What the exercise asks
The line containing "бронировавших, другая для" marks the start; repeat it and every following line exactly through the end of the entries.

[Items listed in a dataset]
○ ○ ○ ○ ○

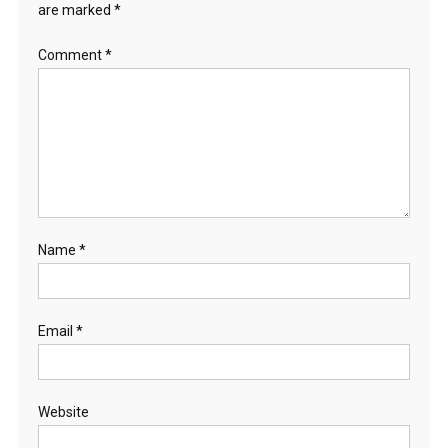
are marked
*
Comment
*
Name
*
Email
*
Website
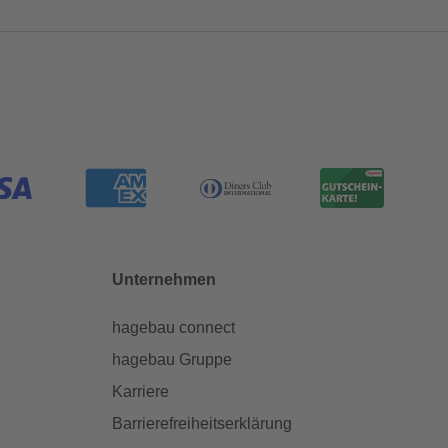
Unternehmen
hagebau connect
hagebau Gruppe
Karriere
Barrierefreiheitserklärung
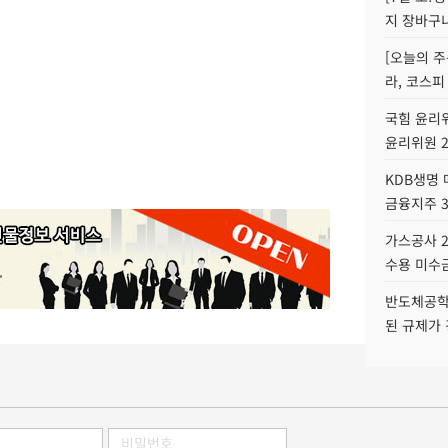
지 장바구
[오늘의 주
라, 코스피
국힘 윤리위
윤리위원 
KDB생명
금융지주 
가스공사 2
수용 미수금
반도체공학
된 규제가 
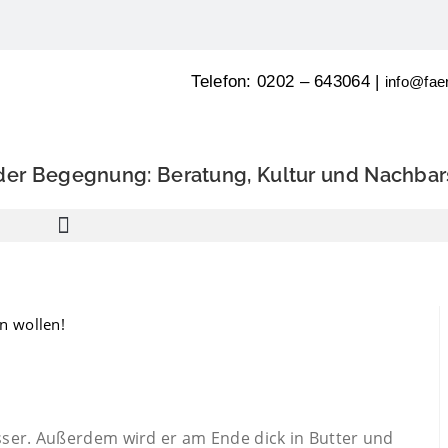
Telefon: 0202 – 643064 |
info@fae
 der Begegnung: Beratung, Kultur und Nachbar
esser. Außerdem wird er am Ende dick in Butter und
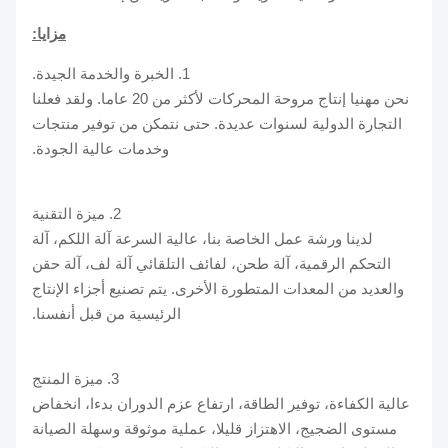
مزايا:
1. الخبرة والخدمة الجيدة.
نحن مهنيا إنتاج مروحة المحركات لأكثر من 20 عاما. ولقد فعلنا
التجارة الدولية لسنوات عديدة. حتى نتمكن من توفير منتجات
وخدمات عالية الجودة.
2. ميزة التقنية
لدينا ورشة عمل الخاصة بنا، عالية السرعة آلة اللكم، آلة
التحكم الرقمية، آلة طحن، لفائف التلقائي آلة لف، آلة حقن
والعديد من المعدات المتطورة الأخرى. يتم تصنيع أجزاء الإنتاج
الرئيسية من قبل أنفسنا.
3. ميزة المنتج
عالية الكفاءة، توفير الطاقة، ارتفاع عزم الدوران بدءا، انخفاض
مستوى الضجيج، الاهتزاز قليلا، عملية موثوقة وسهلة الصيانة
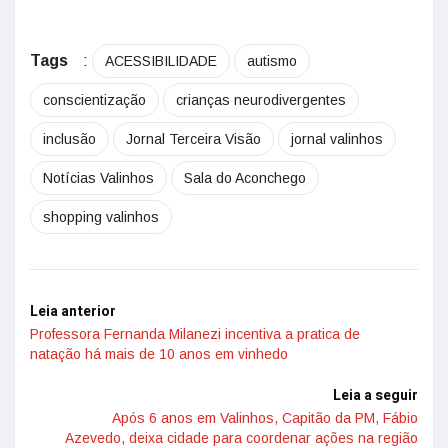
Tags
:
ACESSIBILIDADE
autismo
conscientização
crianças neurodivergentes
inclusão
Jornal Terceira Visão
jornal valinhos
Notícias Valinhos
Sala do Aconchego
shopping valinhos
Leia anterior
Professora Fernanda Milanezi incentiva a pratica de
natação há mais de 10 anos em vinhedo
Leia a seguir
Após 6 anos em Valinhos, Capitão da PM, Fábio
Azevedo, deixa cidade para coordenar ações na região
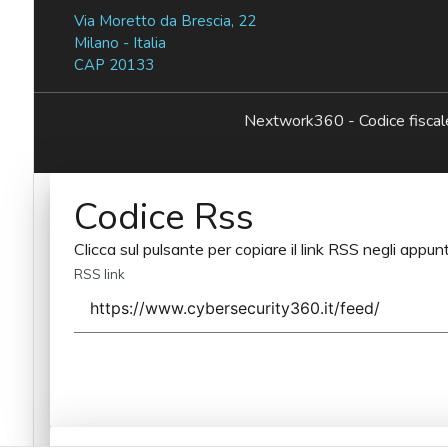
Via Moretto da Brescia, 22
Milano - Italia
CAP 20133
Nextwork360 - Codice fisc
Codice Rss
Clicca sul pulsante per copiare il link RSS negli appunt
RSS link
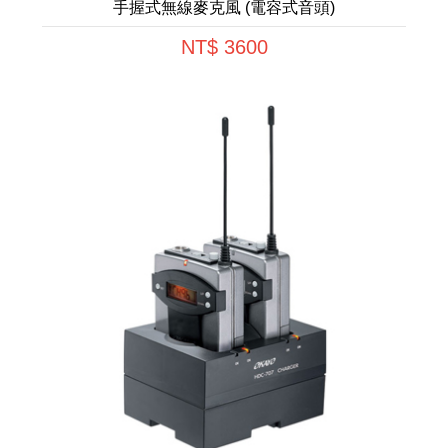
手握式無線麥克風 (電容式音頭)
NT$ 3600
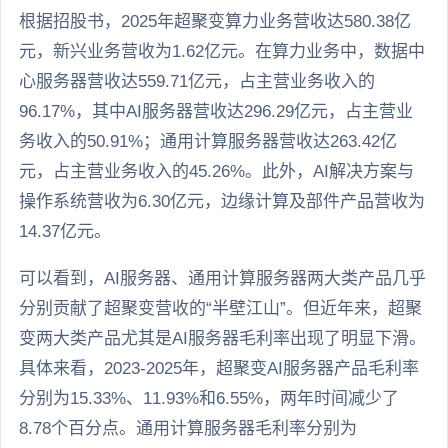
根据招股书，2025年超聚变算力业务营收达580.38亿
元，新兴业务营收为1.62亿元。在算力业务中，数据中
心服务器营收达559.71亿元，占主营业务收入的
96.17%，其中AI服务器营收达296.29亿元，占主营业
务收入的50.91%；通用计算服务器营收达263.42亿
元，占主营业务收入的45.26%。此外，AI解决方案与
操作系统营收为6.30亿元，边缘计算及部件产品营收为
14.37亿元。
可以看到，AI服务器、通用计算服务器两大类产品几乎
分别贡献了超聚变营收的“半壁江山”。但近年来，超聚
变两大类产品尤其是AI服务器毛利率出现了明显下滑。
具体来看，2023-2025年，超聚变AI服务器产品毛利率
分别为15.33%、11.93%和6.55%，两年时间减少了
8.78个百分点。通用计算服务器毛利率分别为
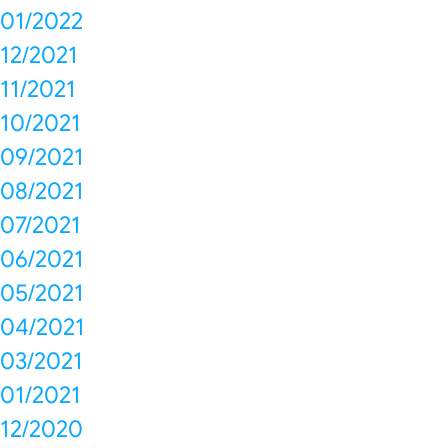
01/2022
12/2021
11/2021
10/2021
09/2021
08/2021
07/2021
06/2021
05/2021
04/2021
03/2021
01/2021
12/2020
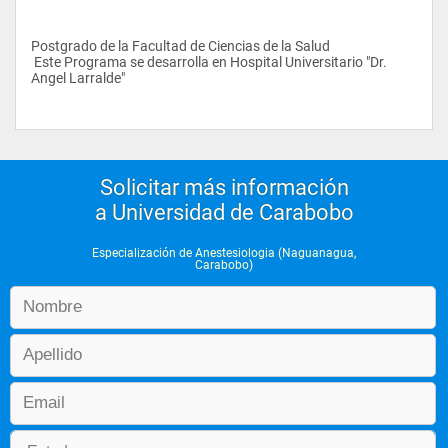
Postgrado de la Facultad de Ciencias de la Salud
 Este Programa se desarrolla en Hospital Universitario "Dr. 
Angel Larralde"
Solicitar más información
a Universidad de Carabobo
Especialización de Anestesiologia (Naguanagua,
Carabobo)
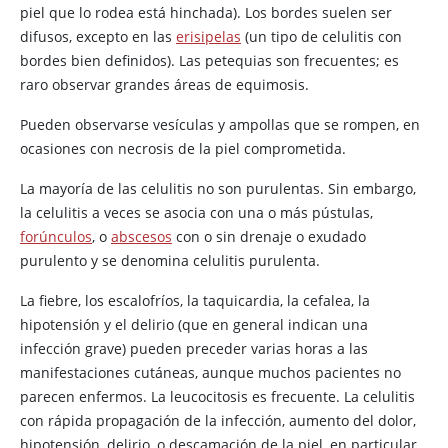
piel que lo rodea está hinchada). Los bordes suelen ser
difusos, excepto en las
erisipelas
(un tipo de celulitis con
bordes bien definidos). Las petequias son frecuentes; es
raro observar grandes áreas de equimosis.
Pueden observarse vesículas y ampollas que se rompen, en
ocasiones con necrosis de la piel comprometida.
La mayoría de las celulitis no son purulentas. Sin embargo,
la celulitis a veces se asocia con una o más pústulas,
forúnculos
, o
abscesos
con o sin drenaje o exudado
purulento y se denomina celulitis purulenta.
La fiebre, los escalofríos, la taquicardia, la cefalea, la
hipotensión y el delirio (que en general indican una
infección grave) pueden preceder varias horas a las
manifestaciones cutáneas, aunque muchos pacientes no
parecen enfermos. La leucocitosis es frecuente. La celulitis
con rápida propagación de la infección, aumento del dolor,
hipotensión, delirio, o descamación de la piel, en particular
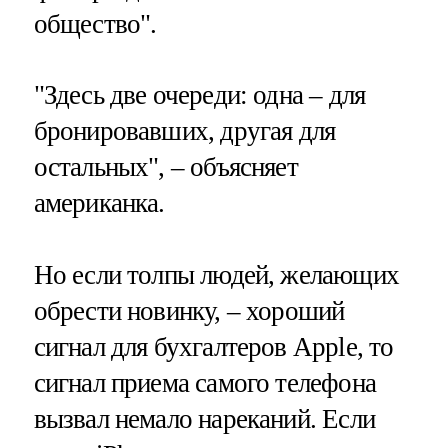
общество".
"Здесь две очереди: одна – для
бронировавших, другая для
остальных", – объясняет
американка.
Но если толпы людей, желающих
обрести новинку, – хороший
сигнал для бухгалтеров Apple, то
сигнал приема самого телефона
вызвал немало нареканий. Если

○ ○ ○ ○ ○

Exercise answer
бронировавших, другая для
остальных", – объясняет
американка.
Но если толпы людей, желающих
обрести новинку, – хороший
сигнал для бухгалтеров Apple, то
сигнал приема самого телефона
вызвал немало нареканий. Если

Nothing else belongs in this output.